From the Archives: Erica Hunt, Eileen Myles, Brenda Hillman & Alicia Ostriker Talk Feminism
Eighteen years ago this month, when I was the Program Director at Poets House, I curated an event about intersections between feminism and poetry: What’s Feminism Got to Do With It?: Gender, Poetry and Everyday Life in the 21st Century. The year was 2002, and the United States had begun its war against Afghanistan five months earlier under the leadership of antiabortion president George W. Bush. Despite some grim political parallels, I believe you will find the remarks by the panelists prescient, bracing, and emboldening. Please click through to the audio recordings of each and listen in!
—Suzanne Wise
“Here in our current circumstances whenever I look up at the big screen, as I call it, the world, we’re in terrible shape,” says Erica Hunt. “We have bozos running our country, we have our nuclear posturing…we have unending violence in the Middle East, etcetera.” Setting the stage and the stakes (to disturbingly familiar effect), she provides an expansive, historical context for feminism as a social movement and makes global connections between war, violence against women, restrictions on reproductive freedom, racism, and xenophobia. As feminist poets, she asserts, “we have to recognize the resources and strengths that we bring to this task of healing the world.” She notes that “there is a great deal that women’s writing says about what it is to be human.” Feminism “shook up the question of what it is to be female and to be male,” she explains, and “we discovered gender, or the fact that we slip from gender and to gender and across gender, all of us, at some time or another….” Hunt explores how writing can enable us to identify “scripts” about constructed identities and reveal “where we have acquiesced and where we could have resisted and where we do resist and why we choose to.”

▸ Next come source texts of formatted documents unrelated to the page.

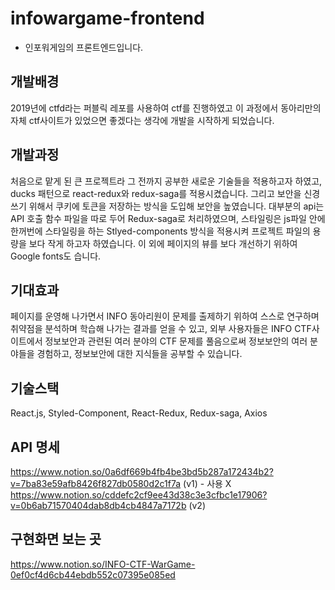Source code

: # infowargame-frontend
- 인포워게임의 프론트엔드입니다. 
## 개발배경
2019년에 ctfd라는 퍼블릭 레포를 사용하여 ctf를 진행하였고 이 과정에서 동아리만의 자체 ctf사이트가 있었으면 좋겠다는 생각에 개발을 시작하게 되었습니다.
## 개발과정
처음으로 맡게 된 큰 프로젝트라 그 전까지 공부한 새로운 기술들을 적용하고자 하였고, ducks 패턴으로 react-redux와 redux-saga를 적용시켰습니다.
그리고 보안을 신경쓰기 위해서 쿠키에 토큰을 저장하는 방식을 도입해 보안을 높였습니다.
대부분의 api는 API 호출 함수 파일을 따로 두어 Redux-saga로 처리하였으며, 
스타일링은 js파일 안에 한꺼번에 스타일링을 하는 Stlyed-components 방식을 적용시켜 프로젝트 파일의 용량을 보다 작게 하고자 하였습니다. 
이 외에 페이지의 뷰를 보다 개선하기 위하여 Google fonts도 습니다. 
## 기대효과
페이지를 운영해 나가면서 INFO 동아리원이 문제를 출제하기 위하여 스스로 연구하며 취약점을 분석하며 학습해 나가는 결과를 얻을 수 있고, 
외부 사용자들은 INFO CTF사이트에서 정보보안과 관련된 여러 분야의 CTF 문제를 풀음으로써 정보보안의 여러 분야들을 경험하고, 정보보안에 대한 지식들을 공부할 수 있습니다.
## 기술스택
React.js, Styled-Component, React-Redux, Redux-saga, Axios
## API 명세
https://www.notion.so/0a6df669b4fb4be3bd5b287a172434b2?v=7ba83e59afb8426f827db0580d2c1f7a (v1) - 사용 X
https://www.notion.so/cddefc2cf9ee43d38c3e3cfbc1e17906?v=0b6ab71570404dab8db4cb4847a7172b (v2)
## 구현화면 보는 곳
https://www.notion.so/INFO-CTF-WarGame-0ef0cf4d6cb44ebdb552c07395e085ed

Eileen Myles talks about their life as a poet as “being in a procession of different rooms” and looking at “what happens each time I enter a different room and who and what I become.” In traversing these rooms, Myles metaphorically ejaculates at a marathon reading of Joe Brainard’s I Remember (an event at which straight men dominated the docket), listens in on John Ashbery’s “italicized way of speaking” as a gay man, and experiences radical feminist karaoke via the punk rock band Le Tigre. “Feminism seems to me to be a room that I’ve always been trying to get thrown out of,” Myles remarks, reflecting on the cultural policing of femaleness as exemplified by her Catholic schooling. “It’s not a room that really accommodates any of us, but we need to go to, to make something, even to make a mark, which is your foot dragged as you’re getting thrown out the door.” Ultimately, Myles asserts, “the poem accommodates all those entrances and exits.”
Brenda Hillman tracks her journey of feminist poetics from teenage rebellion——“smoking Winstons in the girls’ bathroom and writing the names of various creeps on the walls of the stall with pink lipstick”—to editing The Grand Permission, a collection of essays about motherhood and poetic form. In between, “the late ‘70s and 80s brought forward a new synthesis of experimental traditions for women’s writing,” she says, particularly in the Bay Area, bolstered by the likes of Kelsey Street Press and the journal HOW(ever). Her own subsequent work evolved toward “language experimentation” while exploring spiritual life, nature, and daily life. “I like the idea that nonbeing and stealth identity are very important for women’s writing, maybe even more important than regular identity,” she states and concludes that her allegiance lies with a “transpersonal collective and deeply subjective experience of poetry [that] becomes more elemental, more spiritually connected to the redemptive nature of language.”
“When you see a sign that says no trespassing, trespass at once,” Alicia Ostriker says, quoting Virginia Woolf, and adds, “which is what women’s poetry does.” She charts a quick history of the “women’s poetry movement” from 1960 to the present moment. Pushing back against the “poetry police,” she argues for the centrality of the authorial “I” in women’s poetry, among other characteristics. She notes that white middle-class straight women dominated the publishing landscape in the early 1960s but that the field would diversify in the coming decades. Moreover, she points to the development of women writing more experimental work, influenced by language poetry, and more spiritually-oriented poetry. She identifies “the poetics of postmodern witness” as a mode “using some of the strategies of modernism to deal with the catastrophes of our century” but featuring an “I” located “inside the poem being distressed and confused” who seeks a means of working a way through the calamities. Invoking Adrienne Rich, Ostriker says, “women poets are all engaged in changing the course of history, that’s really the job.”